What’s iconic about your company, your software, your offering?

23 May 2018

Lisbon, top tourist destination

by Vincent Ehrström

There are very few cities in the world that attract loads of tourists without an iconic sight or monument to represent them in the mind and imagination of travelers (customers). 

I was with my wife a couple of weeks ago in Lisbon, a striving capital but arguably not quite (yet) in the Premier League of world’s tourist destinations.

Whilst walking up a street, we noticed a long line of people queuing up on the sidewalk. “What are they waiting for?” we wondered. Then an old “vintage” Lisbon tram arrived, totally packed with tourists. We then realized the line was a crowd waiting at a tram stop. Only a few from the queue managed to hop in. Given the length of the line, it’s fair to guess the wait time was about an hour.

Iconic Tram Rides

 

Why would so many people waste so much of that sparse holiday weekend time to ride an old, noisy, uncomfortable vehicle when few other options were at hand?Answer is simple: Lisbon trams are iconic of the city. Tourists not only wanted to see them but wanted to get on one, probably snap a selfie in it, etc. 

An old tram in Lisbon on a busy long weekend is hardly an efficient means of getting from A to B nor an experience a Cartesian person would qualify as “great”. But that’s not what the tourist wants and pays (an expensive ticket) for. He/she wants something to remember which can be told by sharing a photo, making them look good and successful, which people around them can understand and relate to.

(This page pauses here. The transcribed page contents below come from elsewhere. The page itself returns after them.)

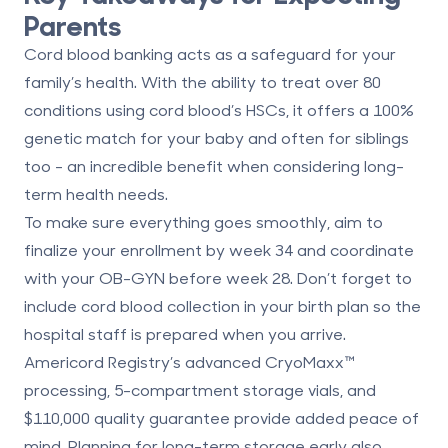
Parents
Cord blood banking acts as a safeguard for your
family’s health. With the ability to treat over 80
conditions using cord blood’s HSCs, it offers a 100%
genetic match for your baby and often for siblings
too - an incredible benefit when considering long-
term health needs.
To make sure everything goes smoothly, aim to
finalize your enrollment by week 34 and coordinate
with your OB-GYN before week 28. Don’t forget to
include cord blood collection in your birth plan so the
hospital staff is prepared when you arrive.
Americord Registry’s advanced
CryoMaxx™
processing
, 5-compartment storage vials, and
$110,000 quality guarantee provide added peace of
mind. Planning for long-term storage early also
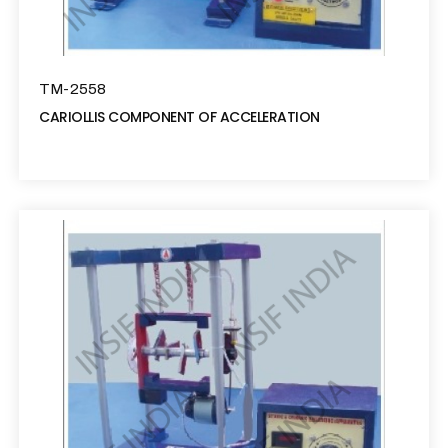
TM-2558
CARIOLLIS COMPONENT OF ACCELERATION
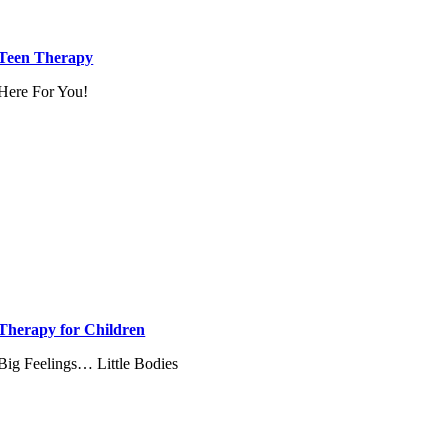
Teen Therapy
Here For You!
Therapy for Children
Big Feelings… Little Bodies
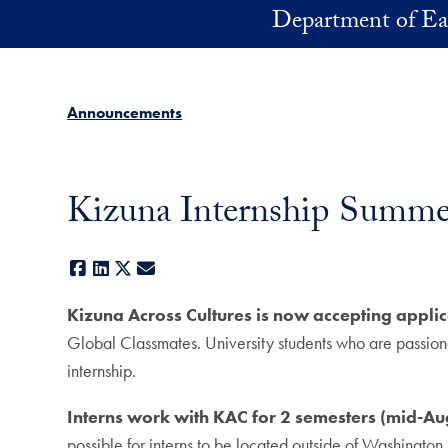
Skip to main content
Department of Ea
Announcements
Kizuna Internship Summe
Facebook
LinkedIn
X
E-mail
Kizuna Across Cultures is now accepting appli
Global Classmates. University students who are passiona
internship.
Interns work with KAC for 2 semesters (mid-Au
possible for interns to be located outside of Washington, D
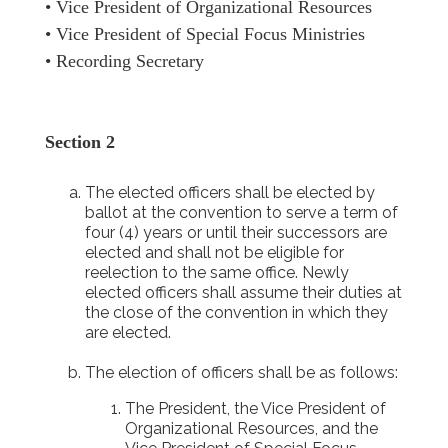
• Vice President of Organizational Resources
• Vice President of Special Focus Ministries
• Recording Secretary
Section 2
The elected officers shall be elected by
ballot at the convention to serve a term of
four (4) years or until their successors are
elected and shall not be eligible for
reelection to the same office. Newly
elected officers shall assume their duties at
the close of the convention in which they
are elected.
The election of officers shall be as follows:
The President, the Vice President of
Organizational Resources, and the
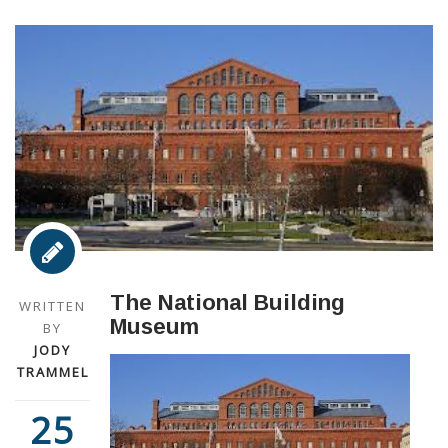
The National Building
WRITTEN
Museum
BY
JODY
TRAMMEL
25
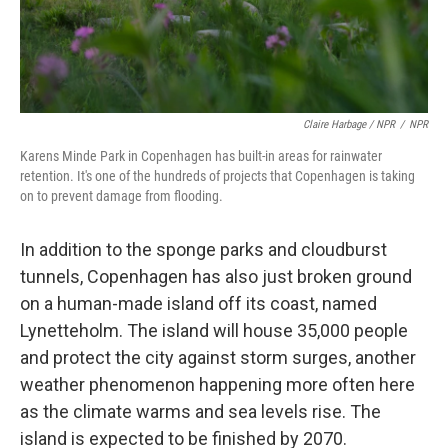
Claire Harbage / NPR
/
NPR
Karens Minde Park in Copenhagen has built-in areas for rainwater
retention. It's one of the hundreds of projects that Copenhagen is taking
on to prevent damage from flooding.
In addition to the sponge parks and cloudburst
tunnels, Copenhagen has also just broken ground
on a human-made island off its coast, named
Lynetteholm. The island will house 35,000 people
and protect the city against storm surges, another
weather phenomenon happening more often here
as the climate warms and sea levels rise. The
island is expected to be finished by 2070.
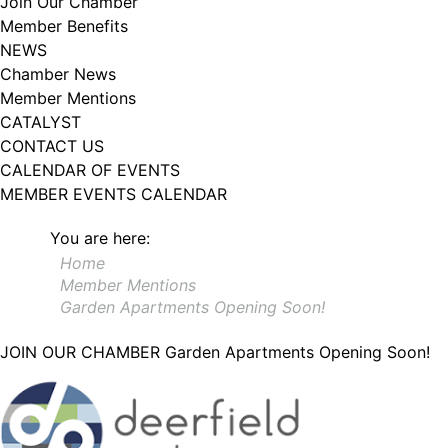
Join Our Chamber
102, Utica , NY, 13502, US, http://www.greateruticachamber.org. You can
Member Benefits
revoke your consent to receive emails at any time by using the
SafeUnsubscribe® link, found at the bottom of every email.
Emails are
NEWS
serviced by Constant Contact.
Chamber News
Member Mentions
Sign up!
CATALYST
CONTACT US
CALENDAR OF EVENTS
MEMBER EVENTS CALENDAR
You are here:
Home
Member Mentions
Garden Apartments Opening Soon!
JOIN OUR CHAMBER
Garden Apartments Opening Soon!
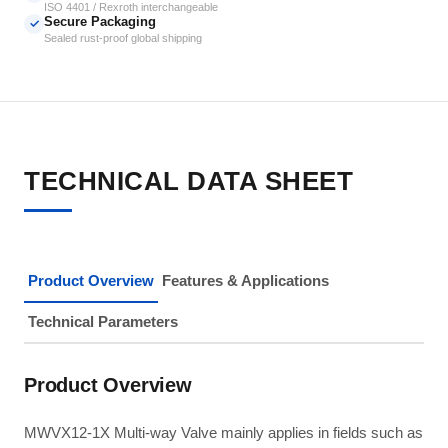
ISO 4401 / Rexroth interchangeable
Secure Packaging
✓
Sealed rust-proof global shipping
TECHNICAL DATA SHEET
Product Overview
Features & Applications
Technical Parameters
Product Overview
MWVX12-1X Multi-way Valve mainly applies in fields such as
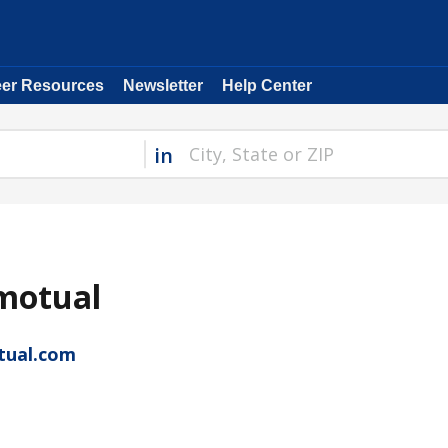
eer Resources
Newsletter
Help Center
in
motual
tual.com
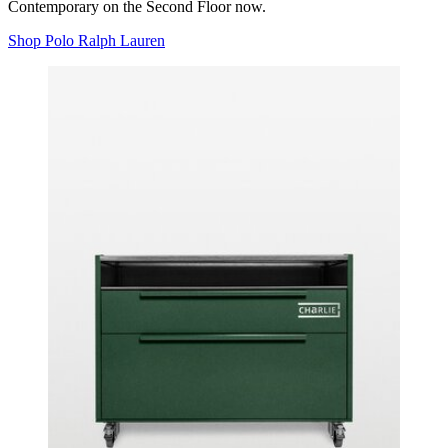
Contemporary on the Second Floor now.
Shop Polo Ralph Lauren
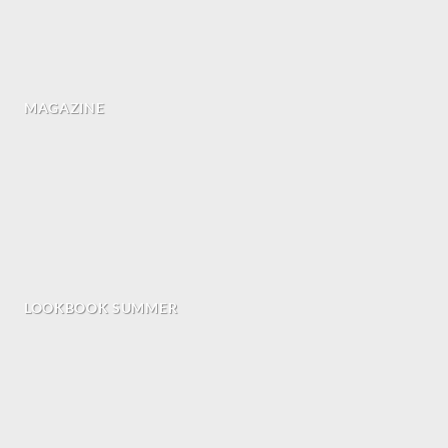
MAGAZINE
LOOKBOOK SUMMER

It blew me away but that’s not the point. The point is that whether you (and I) like it or not, if you, as a vendor, want to appeal to a broad market, you’d better learn from social changes such as can be observed on the global tourism market.

How do you, as a software vendor, work on your company narrative, your product offering to make it:

  • easy to understand?
  • easy to identify without possible confusion with your competition?
  • easy for your customers to tell others and make them look good or smart?

How much effort do you put into building your customer community, which will make them happy to participate and tell others about you?

Sure it took much more for the city of Lisbon to become a (very) popular destination. There are plenty of great and fun things to do in Lisbon beyond waiting in a queue for an old tram.

Likewise, don’t worry that all the great stuff your software does is useless. The point is:

Don’t take for granted that technical superiority, plus a long list of features, combined with the ability to get in front of buyers, will make your company successful in years to come.

The ability to engage with your customers is critical

Your ability to engage with your customers – present and future – via simple, understandable and yes, even iconic means, is essential in today’s world.

Whether you think that’s a good thing or not is irrelevant.

The good news: when you think it’s time to sell your business, you’ll be glad you worked on it ahead of time. What helps you sell to customers will also be helpful when selling to potential acquirers.